Pukul 20.00 tepat Jeremy datang ke rumah. Ketika diperkenalkan dengan Rosemary, dengan amat galan dan sopan ia membungkuk dan mencium tangan istri saya. Sejak saat itu Jeremy dan Rosemary tak pernah sedetik pun melepaskan pandangan matanya masing-masing. Terpaksa saya pun berpura-pura buta melihat betapa saling tertariknya mereka.

Sejak hari itu Jeremy sering mampir ke Leeds. Tentu kedatangannya selalu saya manfaatkan untuk kepentingan kemajuan perusahaan. Rasanya Cooper’s & Son sudah saatnya memerlukan konsultan hukum perusahaan.

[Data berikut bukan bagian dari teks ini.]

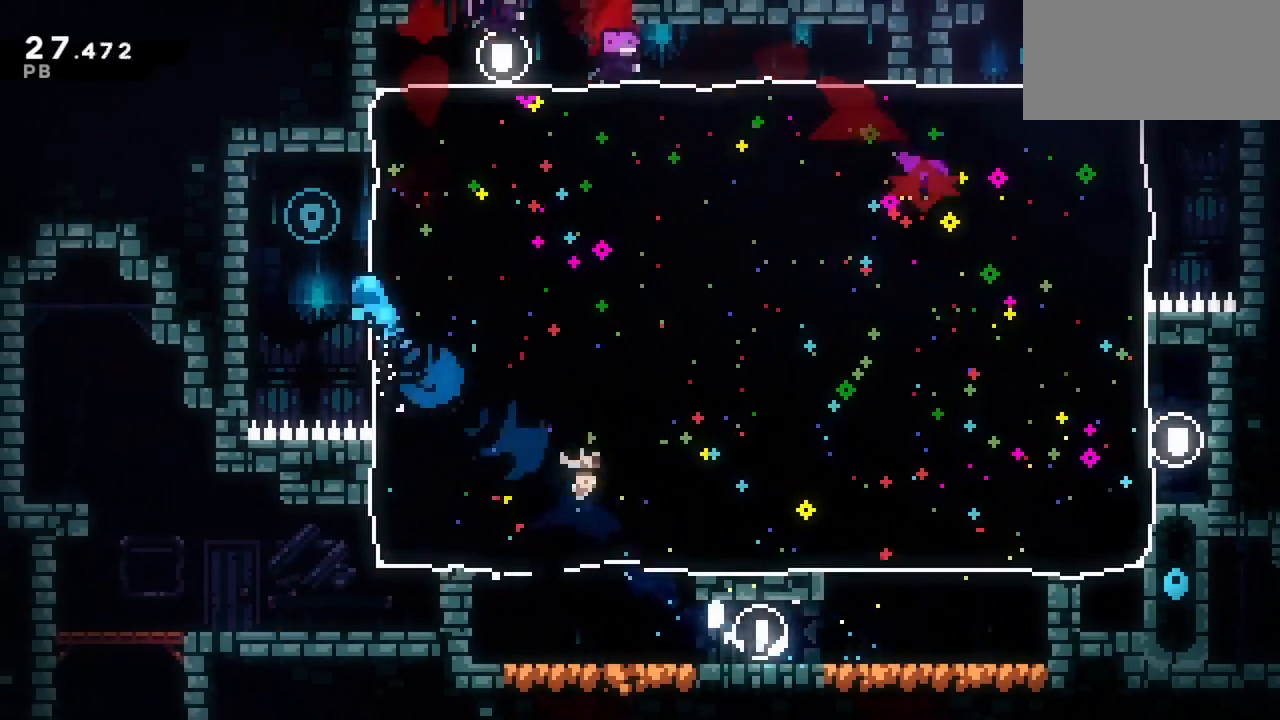
{"keys": ["dash", "right"], "events": [[83, "jump", "down"], [83, "up", "up"], [183, "left", "up"], [183, "right", "down"], [217, "jump", "up"], [267, "jump", "down"], [450, "dash", "down"], [450, "jump", "up"]]}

Setahun setelah perkenalan kami, Jeremy saya tarik dalam jajaran direksi perusahaan dengan tugas khusus mempersiapkan segala sesuatu untuk kepentingan go public. Bersamaan dengan itu saya menghabiskan waktu ke Madrid, Amsterdam, Brussel untuk menghidupkan kembali kontrak-kontrak bisnis baru.

Kerja keras kami berdua ternyata membuahkan hasil. Pada 12 Februari 1980, Cooper’s & Son berhasil mendapat izin go public tahun depan. Namun dalam kegembiraan itu saya khilaf telah mengambil keputusan yang kelak ternyata berakibat fatal; mengangkat Jeremy menjadi wakil presdir.

Berdasarkan peraturan bursa, 50% dari jumlah saham keseluruhan dikuasai Rosemary dan saya. Dengan alasan supaya tidak terlalu terbebani pajak, Jeremy mengusulkan jumlah itu dibagi dua sama besar. Karena pihak akuntan setuju, tanpa pikir panjang saya pun mengiakan. Sisa 4.900.000 lembar saham, dilempar ke masyarakat. Rupanya laku, dalam beberapa hari saja nilai saham Cooper naik dari £ 1 menjadi £ 2,80.

Sampai Maret 1984 di tengah lajunya perkembangan ekonomi Inggris, saham kami melonjak menjadi £ 5, menyusul adanya spekulasi media massa adanya pihak yang akan mengambil alih perusahaan. Meskipun Jeremy menyarankan agar menerima penawaran itu, saya menolak karena kami tidak ingin kepemilikan perusahaan ini jatuh ke tangan orang luar. Akhir 1989 harian Sunday Times memperkirakan kekayaan saya mencapai £ 30 juta. 

 

Terpaksa tidur di hotel

Meski orang menganggap kaya, kehidupan saya sama sekali tidak berubah. Kami tetap tinggal di rumah warisan orang tua, saya masih mengendarai Jaguar tua, kerja tetap 14 jam sehari sampai larut malam. 

Hari itu setelah menyelesaikan urusan di Köln, saya tiba di Heathrow dengan pesawat terakhir. Semula ingin menginap semalam di London, tapi lantaran tidak kebagian hotel saya putuskan untuk langsung pulang ke rumah. Setibanya di Leeds sekitar pukul 24.00, mobil BMW putih Jeremy tampak parkir di depan rumah. Sejenak rasa curiga menyergap di dada.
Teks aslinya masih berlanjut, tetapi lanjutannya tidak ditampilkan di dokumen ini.